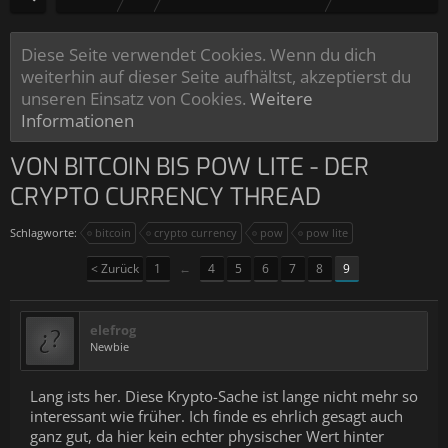
Diese Seite verwendet Cookies. Wenn du dich
weiterhin auf dieser Seite aufhältst, akzeptierst du
unseren Einsatz von Cookies.
Weitere
Informationen
VON BITCOIN BIS POW LITE - DER
CRYPTO CURRENCY THREAD
Schlagworte:
bitcoin
crypto currency
pow
pow lite
< Zurück
1
←
4
5
6
7
8
9
elefrog
Newbie
Lang ists her. Diese Krypto-Sache ist lange nicht mehr so
interessant wie früher. Ich finde es ehrlich gesagt auch
ganz gut, da hier kein echter physischer Wert hinter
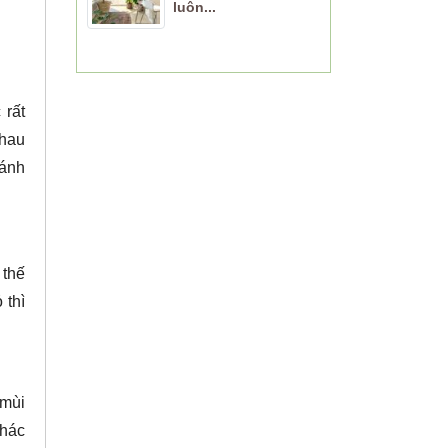
luôn...
 rất
nhau
ánh
 thế
 thì
 mùi
khác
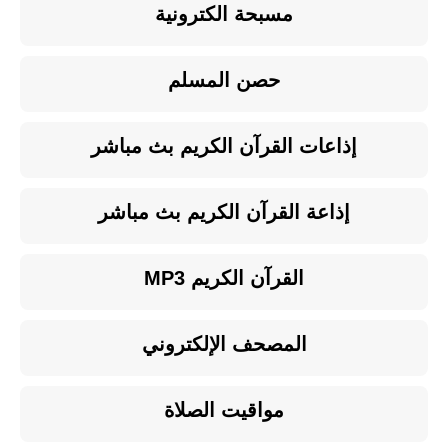
مسبحة الكترونية
حصن المسلم
إذاعات القرآن الكريم بث مباشر
إذاعة القرآن الكريم بث مباشر
القرآن الكريم MP3
المصحف الإلكتروني
مواقيت الصلاة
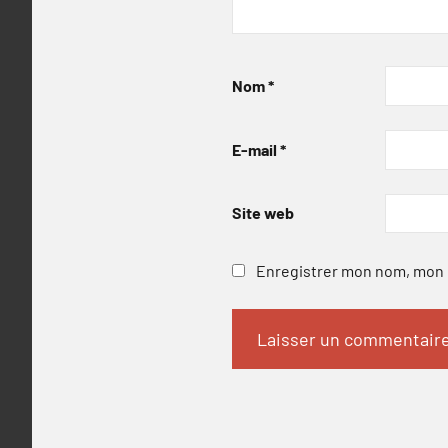
Nom
*
E-mail
*
Site web
Enregistrer mon nom, mon e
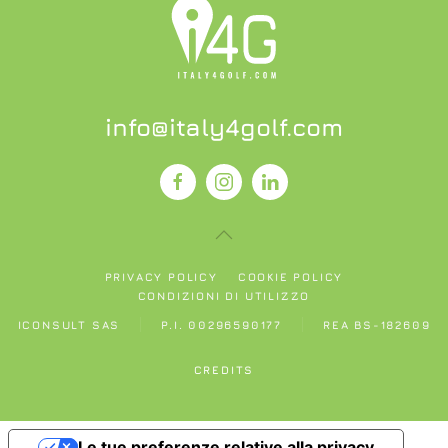
info@italy4golf.com
PRIVACY POLICY
COOKIE POLICY
CONDIZIONI DI UTILIZZO
ICONSULT SAS
P.I. 00296590177
REA BS-182609
CREDITS
Le tue preferenze relative alla privacy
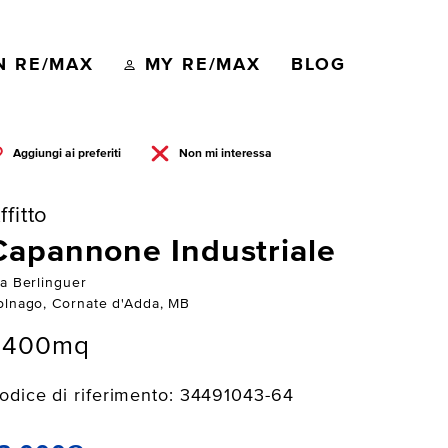
N RE/MAX
MY RE/MAX
BLOG
Aggiungi ai preferiti
Non mi interessa
ffitto
Capannone Industriale
ia Berlinguer
olnago, Cornate d'Adda, MB
2400mq
odice di riferimento: 34491043-64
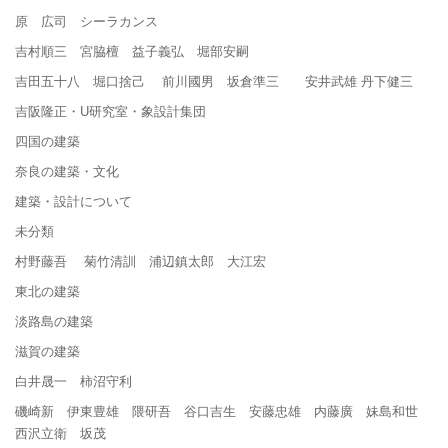
原 広司 シーラカンス
吉村順三 宮脇檀 益子義弘 堀部安嗣
吉田五十八 堀口捨己 前川國男 坂倉準三 安井武雄 丹下健三
吉阪隆正・U研究室・象設計集団
四国の建築
奈良の建築・文化
建築・設計について
未分類
村野藤吾 菊竹清訓 浦辺鎮太郎 大江宏
東北の建築
淡路島の建築
滋賀の建築
白井晟一 柿沼守利
磯崎新 伊東豊雄 隈研吾 谷口吉生 安藤忠雄 内藤廣 妹島和世
西沢立衛 坂茂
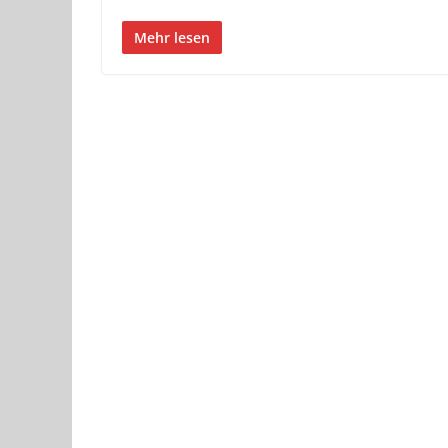
Mehr lesen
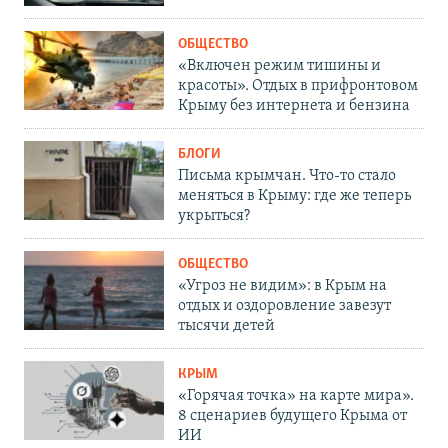
ОБЩЕСТВО
«Включен режим тишины и
красоты». Отдых в прифронтовом
Крыму без интернета и бензина
БЛОГИ
Письма крымчан. Что-то стало
меняться в Крыму: где же теперь
укрыться?
ОБЩЕСТВО
«Угроз не видим»: в Крым на
отдых и оздоровление завезут
тысячи детей
КРЫМ
«Горячая точка» на карте мира».
8 сценариев будущего Крыма от
ИИ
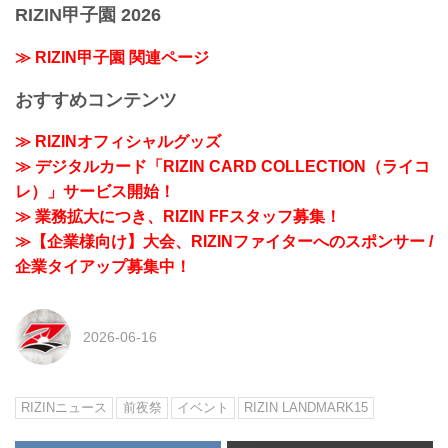
RIZIN甲子園 2026
≫ RIZIN甲子園 関連ページ
おすすめコンテンツ
≫ RIZINオフィシャルグッズ
≫ デジタルカード「RIZIN CARD COLLECTION（ライコ
レ）」サービス開始！
≫ 業務拡大につき、RIZIN FFスタッフ募集！
≫【企業様向け】大会、RIZINファイターへのスポンサー /
企業タイアップ募集中！
2026-06-16
RIZINニュース
前夜祭
イベント
RIZIN LANDMARK15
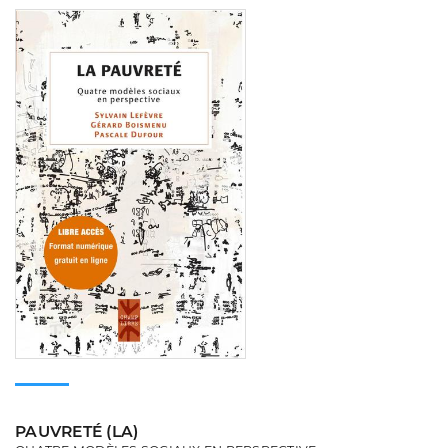
Consulter
PAUVRETÉ (LA)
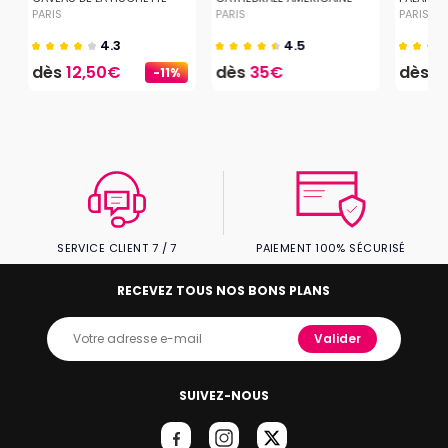
PARIS
PARIS
PARIS
4.3
4.5
dès
12,50€
dès
35€
dès
2
-11%
SERVICE CLIENT 7 / 7
PAIEMENT 100% SÉCURISÉ
RECEVEZ TOUS NOS BONS PLANS
Valider
SUIVEZ-NOUS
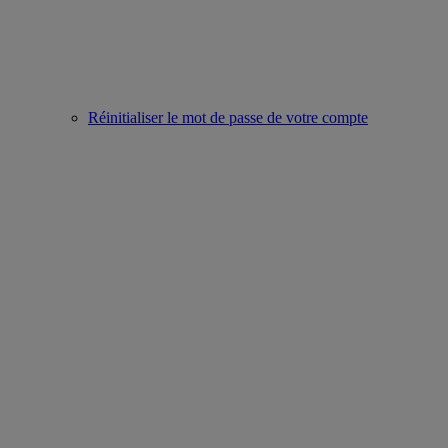
Réinitialiser le mot de passe de votre compte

» **To-do item**
Retype all the text in the material above word for word and line for line, leaving out the picture markers.

» **Solution for this exercise**
Diese Seite verwendet Cookies. Wenn du dich
weiterhin auf dieser Seite aufhältst, akzeptierst du
unseren Einsatz von Cookies.
Weitere
Informationen
VON BITCOIN BIS POW LITE - DER
CRYPTO CURRENCY THREAD
Schlagworte:
bitcoin
crypto currency
pow
pow lite
< Zurück
1
←
4
5
6
7
8
9
elefrog
Newbie
Lang ists her. Diese Krypto-Sache ist lange nicht mehr so
interessant wie früher. Ich finde es ehrlich gesagt auch
ganz gut, da hier kein echter physischer Wert hinter
luôn...
 rất
nhau
ánh
 thế
 thì
 mùi
khác
مسبحة الكترونية
حصن المسلم
إذاعات القرآن الكريم بث مباشر
إذاعة القرآن الكريم بث مباشر
القرآن الكريم MP3
المصحف الإلكتروني
مواقيت الصلاة
Nom
*
E-mail
*
Site web
Enregistrer mon nom, mon e
info@italy4golf.com
PRIVACY POLICY
COOKIE POLICY
CONDIZIONI DI UTILIZZO
ICONSULT SAS
P.I. 00296590177
REA BS-182609
CREDITS
Le tue preferenze relative alla privacy
N RE/MAX
MY RE/MAX
BLOG
Aggiungi ai preferiti
Non mi interessa
ffitto
Capannone Industriale
ia Berlinguer
olnago, Cornate d'Adda, MB
2400mq
odice di riferimento: 34491043-64
原 広司 シーラカンス
吉村順三 宮脇檀 益子義弘 堀部安嗣
吉田五十八 堀口捨己 前川國男 坂倉準三 安井武雄 丹下健三
吉阪隆正・U研究室・象設計集団
四国の建築
奈良の建築・文化
建築・設計について
未分類
村野藤吾 菊竹清訓 浦辺鎮太郎 大江宏
東北の建築
淡路島の建築
滋賀の建築
白井晟一 柿沼守利
磯崎新 伊東豊雄 隈研吾 谷口吉生 安藤忠雄 内藤廣 妹島和世
西沢立衛 坂茂
Mehr lesen
ОБЩЕСТВО
«Включен режим тишины и
красоты». Отдых в прифронтовом
Крыму без интернета и бензина
БЛОГИ
Письма крымчан. Что-то стало
меняться в Крыму: где же теперь
укрыться?
ОБЩЕСТВО
«Угроз не видим»: в Крым на
отдых и оздоровление завезут
тысячи детей
КРЫМ
«Горячая точка» на карте мира».
8 сценариев будущего Крыма от
ИИ
RIZIN甲子園 2026
≫ RIZIN甲子園 関連ページ
おすすめコンテンツ
≫ RIZINオフィシャルグッズ
≫ デジタルカード「RIZIN CARD COLLECTION（ライコ
レ）」サービス開始！
≫ 業務拡大につき、RIZIN FFスタッフ募集！
≫【企業様向け】大会、RIZINファイターへのスポンサー /
企業タイアップ募集中！
2026-06-16
RIZINニュース
前夜祭
イベント
RIZIN LANDMARK15
Consulter
PAUVRETÉ (LA)
PARIS
PARIS
PARIS
4.3
4.5
dès
12,50€
dès
35€
dès
2
-11%
SERVICE CLIENT 7 / 7
PAIEMENT 100% SÉCURISÉ
RECEVEZ TOUS NOS BONS PLANS
Valider
SUIVEZ-NOUS
Réinitialiser le mot de passe de votre compte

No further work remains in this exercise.